▸ What to produce:
The following entries are to be repeated exactly, and the pictures are to be left behind.

▸ Saved entries:

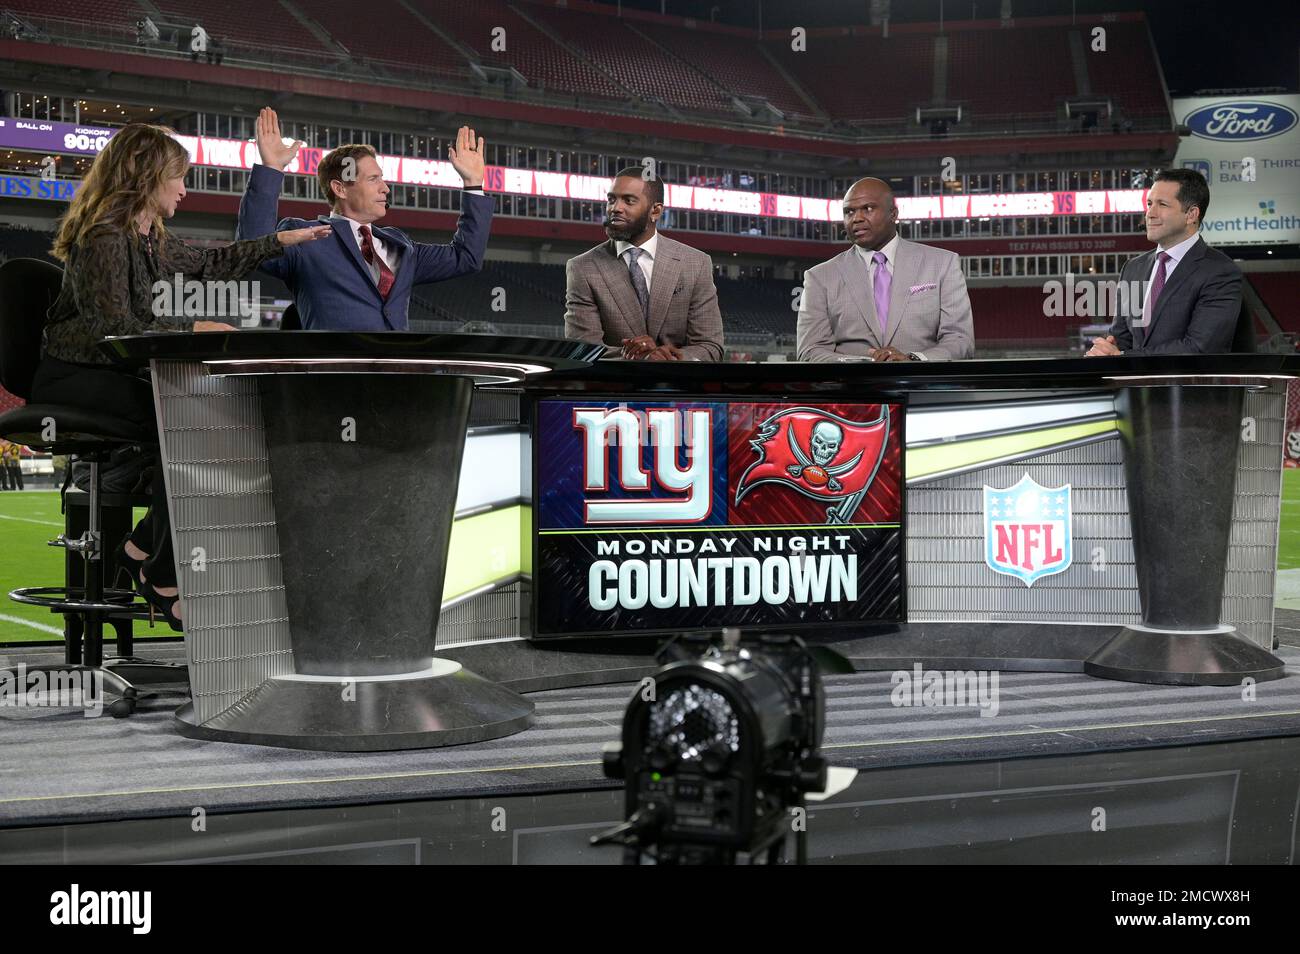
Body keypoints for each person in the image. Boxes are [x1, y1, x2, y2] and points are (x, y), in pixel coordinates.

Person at [35, 123, 329, 628]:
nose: (184, 189)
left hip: (115, 374)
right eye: (178, 178)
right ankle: (158, 568)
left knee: (213, 422)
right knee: (194, 427)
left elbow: (209, 264)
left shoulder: (151, 236)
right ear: (149, 177)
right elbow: (115, 328)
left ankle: (142, 549)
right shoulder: (106, 234)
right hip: (75, 376)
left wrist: (277, 241)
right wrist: (192, 323)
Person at [237, 107, 492, 331]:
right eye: (374, 179)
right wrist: (271, 168)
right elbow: (251, 247)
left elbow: (466, 258)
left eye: (382, 179)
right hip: (336, 377)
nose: (386, 188)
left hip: (397, 378)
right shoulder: (305, 238)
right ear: (340, 188)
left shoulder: (402, 246)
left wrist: (473, 184)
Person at [797, 177, 974, 362]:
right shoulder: (819, 277)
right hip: (853, 388)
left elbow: (960, 340)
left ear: (893, 214)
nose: (856, 218)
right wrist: (859, 364)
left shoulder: (943, 264)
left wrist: (914, 360)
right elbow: (810, 350)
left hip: (922, 387)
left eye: (868, 208)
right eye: (849, 212)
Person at [563, 167, 723, 361]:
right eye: (611, 199)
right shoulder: (582, 267)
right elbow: (583, 350)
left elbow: (711, 347)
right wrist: (639, 357)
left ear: (655, 211)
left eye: (628, 201)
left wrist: (671, 359)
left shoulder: (696, 263)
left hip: (680, 386)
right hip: (615, 388)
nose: (615, 208)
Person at [1086, 168, 1244, 356]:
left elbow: (1200, 347)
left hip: (1190, 385)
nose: (1150, 213)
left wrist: (1122, 358)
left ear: (1191, 214)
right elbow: (1122, 338)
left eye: (1162, 204)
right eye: (1149, 203)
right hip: (1138, 386)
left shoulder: (1220, 271)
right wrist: (1104, 351)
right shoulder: (1133, 268)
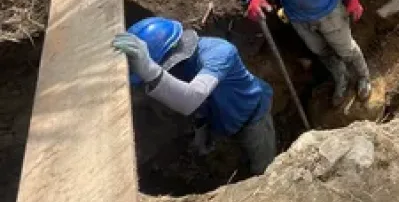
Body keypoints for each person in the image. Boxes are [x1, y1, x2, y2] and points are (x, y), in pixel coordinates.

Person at [112, 16, 276, 175]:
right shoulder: (180, 67)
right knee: (230, 148)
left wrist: (149, 70)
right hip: (219, 115)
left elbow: (191, 98)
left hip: (252, 114)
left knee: (263, 168)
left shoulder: (219, 53)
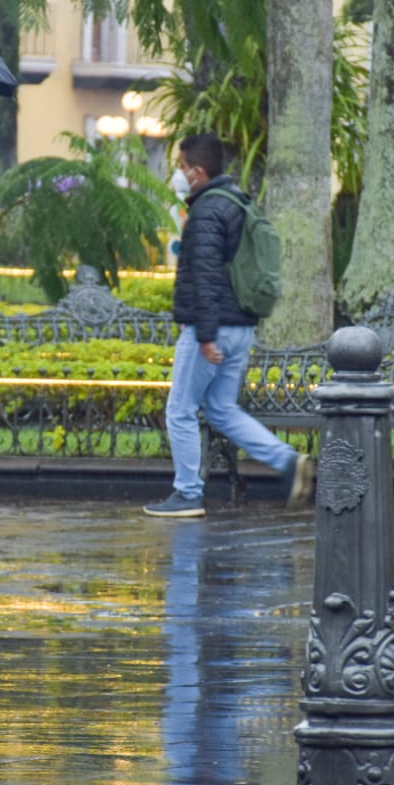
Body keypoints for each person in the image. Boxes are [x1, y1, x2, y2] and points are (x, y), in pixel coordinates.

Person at [143, 133, 314, 518]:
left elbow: (204, 277)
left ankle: (188, 493)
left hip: (212, 330)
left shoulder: (207, 211)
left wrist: (205, 336)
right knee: (221, 409)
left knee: (180, 410)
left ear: (198, 171)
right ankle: (287, 461)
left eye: (182, 166)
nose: (179, 174)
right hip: (240, 328)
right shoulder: (238, 201)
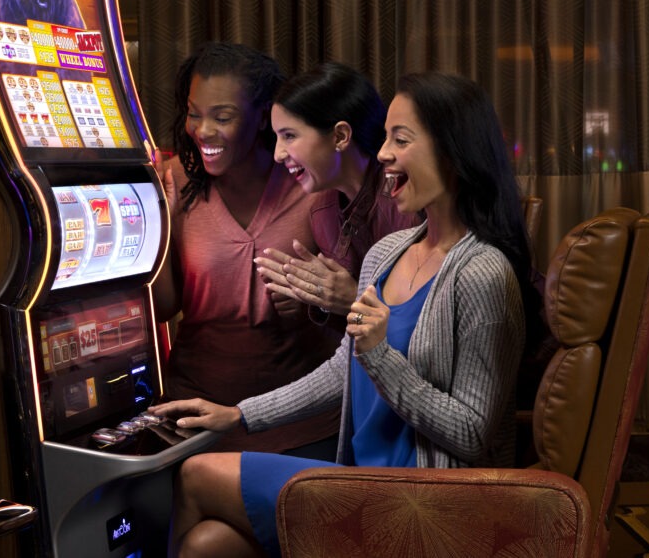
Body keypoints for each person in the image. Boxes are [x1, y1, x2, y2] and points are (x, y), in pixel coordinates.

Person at [150, 71, 541, 557]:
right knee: (209, 545)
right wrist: (238, 415)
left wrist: (380, 354)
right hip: (361, 478)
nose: (383, 154)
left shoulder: (483, 272)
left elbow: (471, 433)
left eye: (401, 140)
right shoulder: (387, 253)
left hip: (425, 500)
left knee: (195, 474)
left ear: (452, 152)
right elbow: (343, 371)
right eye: (386, 138)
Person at [152, 41, 342, 457]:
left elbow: (356, 307)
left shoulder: (309, 183)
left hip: (299, 424)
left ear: (262, 117)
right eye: (194, 114)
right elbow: (164, 308)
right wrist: (159, 229)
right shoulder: (174, 182)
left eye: (223, 117)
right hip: (195, 419)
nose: (203, 131)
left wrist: (311, 303)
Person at [254, 62, 418, 324]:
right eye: (277, 138)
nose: (278, 154)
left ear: (340, 136)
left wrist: (352, 300)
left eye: (289, 136)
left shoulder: (407, 202)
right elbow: (348, 332)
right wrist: (313, 300)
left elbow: (424, 327)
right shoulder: (323, 212)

▸ Written reply:
Body keypoints for each person in the image. Boxes are [x1, y1, x2, y2] and points are (x, y), in pixel coordinates.

Person at [35, 123, 329, 628]:
nose: (184, 189)
left hip: (115, 374)
right eye: (178, 178)
right ankle: (158, 568)
left knee: (213, 422)
right knee: (194, 427)
left elbow: (209, 264)
left shoulder: (151, 236)
right ear: (149, 177)
right elbow: (115, 328)
left ankle: (142, 549)
right shoulder: (106, 234)
right hip: (75, 376)
left wrist: (277, 241)
right wrist: (192, 323)
Person at [237, 107, 492, 331]:
right eye: (374, 179)
right wrist: (271, 168)
right elbow: (251, 247)
left elbow: (466, 258)
left eye: (382, 179)
right hip: (336, 377)
nose: (386, 188)
left hip: (397, 378)
right shoulder: (305, 238)
right ear: (340, 188)
left shoulder: (402, 246)
left wrist: (473, 184)
Person at [797, 177, 974, 362]:
right shoulder: (819, 277)
right hip: (853, 388)
left elbow: (960, 340)
left ear: (893, 214)
nose: (856, 218)
right wrist: (859, 364)
left shoulder: (943, 264)
left wrist: (914, 360)
right elbow: (810, 350)
left hip: (922, 387)
left eye: (868, 208)
right eye: (849, 212)
Person at [563, 167, 723, 361]:
right eye: (611, 199)
right shoulder: (582, 267)
right elbow: (583, 350)
left elbow: (711, 347)
right wrist: (639, 357)
left ear: (655, 211)
left eye: (628, 201)
left wrist: (671, 359)
left shoulder: (696, 263)
left hip: (680, 386)
right hip: (615, 388)
nose: (615, 208)
Person at [1086, 168, 1244, 356]:
left elbow: (1200, 347)
left hip: (1190, 385)
nose: (1150, 213)
left wrist: (1122, 358)
left ear: (1191, 214)
right elbow: (1122, 338)
left eye: (1162, 204)
right eye: (1149, 203)
right hip: (1138, 386)
left shoulder: (1220, 271)
right wrist: (1104, 351)
right shoulder: (1133, 268)
Body keypoints for each person in the image. Boxes are [x1, y1, x2, y2] and points are (x, y), in pixel coordinates.

Person at [112, 16, 276, 175]:
right shoulder: (180, 67)
right knee: (230, 148)
left wrist: (149, 70)
right hip: (219, 115)
left elbow: (191, 98)
left hip: (252, 114)
left knee: (263, 168)
left shoulder: (219, 53)
Body keypoints for each person in the image. Boxes are [x1, y1, x2, y2] and points are (x, y), in pixel coordinates.

Person at [143, 133, 314, 518]:
left elbow: (204, 277)
left ankle: (188, 493)
left hip: (212, 330)
left shoulder: (207, 211)
left wrist: (205, 336)
right knee: (221, 409)
left knee: (180, 410)
left ear: (198, 171)
right ankle: (287, 461)
left eye: (182, 166)
nose: (179, 174)
right hip: (240, 328)
right shoulder: (238, 201)
Body keypoints for each person in the image. Boxes are [x1, y1, x2, y2] and points are (x, y), in pixel coordinates.

Person at [150, 71, 541, 557]:
right knee: (209, 545)
right wrist: (238, 415)
left wrist: (380, 354)
right hip: (361, 478)
nose: (383, 154)
left shoulder: (483, 272)
left elbow: (471, 433)
left eye: (401, 140)
right shoulder: (387, 253)
left hip: (425, 500)
left knee: (195, 474)
left ear: (452, 152)
right elbow: (343, 371)
right eye: (386, 138)
Person at [152, 41, 342, 457]:
left elbow: (356, 307)
left shoulder: (309, 183)
left hip: (299, 424)
left ear: (262, 117)
right eye: (194, 114)
right elbow: (164, 308)
right wrist: (159, 229)
right shoulder: (174, 182)
left eye: (223, 117)
right hip: (195, 419)
nose: (203, 131)
left wrist: (311, 303)
Person at [254, 62, 418, 324]:
right eye: (277, 138)
nose: (278, 154)
left ear: (340, 136)
left wrist: (352, 300)
left eye: (289, 136)
left shoulder: (407, 202)
right elbow: (348, 332)
right wrist: (313, 300)
left elbow: (424, 327)
right shoulder: (323, 212)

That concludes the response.